Enemy Thy Name is World:
One day Ranjha drove the cattle into the forest. After a while, Heer and her companions in their scarlet clothes came into the forest. Ranjha and Heer stayed behind and slept together peacefully in the forest. Kaidu knew about it and he ran to the assembly of the village elders. He said, "Come, see the strange things in the forest."
Chuchak came to know about it. He took his spear and rode into the forest. Heer heard the noise of the oncoming horse and knew that it must be her father. Chuchak and the villagers gathered around them. Here Chuchak decided he would get Heer married to somebody soon. Heer started weeping and said, that she would not come to the jungle again. She then went away.
Chuchak's brother recommended an alliance with the house of Kheras. They were Jats of good lineage whom Chuchak would be proud to be related too. So Chuchak announced the betrothal to his friends and relations. The Kheras were very happy on receiving the news.
Heer was very angry with her mother for betrothing her against her will. She said she would never go to the Kheras, how ever much her mother tried. Heer met Ranjha and said, "Great tyranny has fallen upon us. Let us go away to some distant part of the country, for once I am admitted into the house of Kheras they will never allow me to return. Ranjha replied, "Love does not taste well if it is composed of theft and stealth and abduction."

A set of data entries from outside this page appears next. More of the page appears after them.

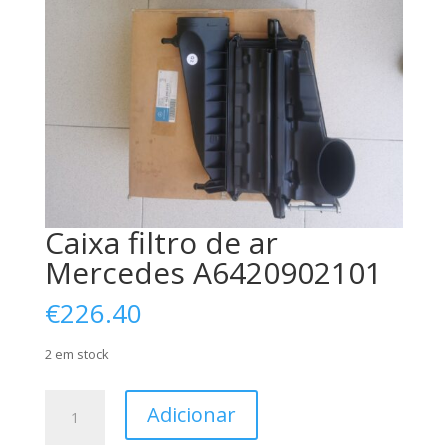
Caixa filtro de ar
Mercedes A6420902101
€
226.40
2 em stock
Quantidade
Adicionar
de
Caixa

Meanwhile, the Kheras asked the Brahmans to consult the stars for the wedding. Ranjha left his buffaloes and sat in a corner depressed. When the procession arrived, Ranjha's heart and soul sank with misery; and he said to himself sadly, "Saida is drunk with joy today though he has not touched wine. Saida has become a Nawab and Heer his princess. Who cares for Ranjha the poor shepherd? Death is better than life without my beloved."
The Qazi admonished Heer but she was displeased and refused to say a word to him. The Qazi said to Heer, "You should obey the orders of your religion, if you wish to live." Heer replied, "I shall cry out in the court of God that my mother betrothed me to Ranjha and has broken her promise. Where the love of Ranjha has entered, there is no place for the authority of the Kheras. If I turn my back to Ranjha, what shelter will there be for me on the Day of Judgment?"
The Qazi tried to admonish Heer, telling her to accept the marriage arranged by her parents. Chuchak said to the Qazi, "The marriage procession of the Kheras is sitting at my door, and if the marriage is not accomplished I shall be disgraced and the name of the Siaals will be blackened." The Qazi replied, "You can only gain your object by dacoity. Tell the bride's attorney, that consent to the marriage must be wrung from Heer, even against her will. If Ranjha the shepherd makes trouble we will cast him into the fire."
Thus, Heer was married and put into the doli (Palanquin) by force. The Kheras marched with Heer's doli and at dawn reached the forest. They halted and sat down to eat and drink and be merry. Heer finding herself alone and the Kheras busy merry making, made a signal to Ranjha, called him into the Doli and embraced him tenderly. Heer asked Ranjha to promise her that he would come and meet her disguised as a fakir. One of the Kheras noticed this and urged the procession to move on. At last they reached the village of Rangpur. The girls lifted the bride out of the doli and poured oil over the threshold. Heer's mother-in-law swung water round the bride's head and drank it and thanked God.
Ranjha resolved to become a fakir and bring back Heer, whether he lived or died. Meanwhile, Heer languished in the house of her father-in-law.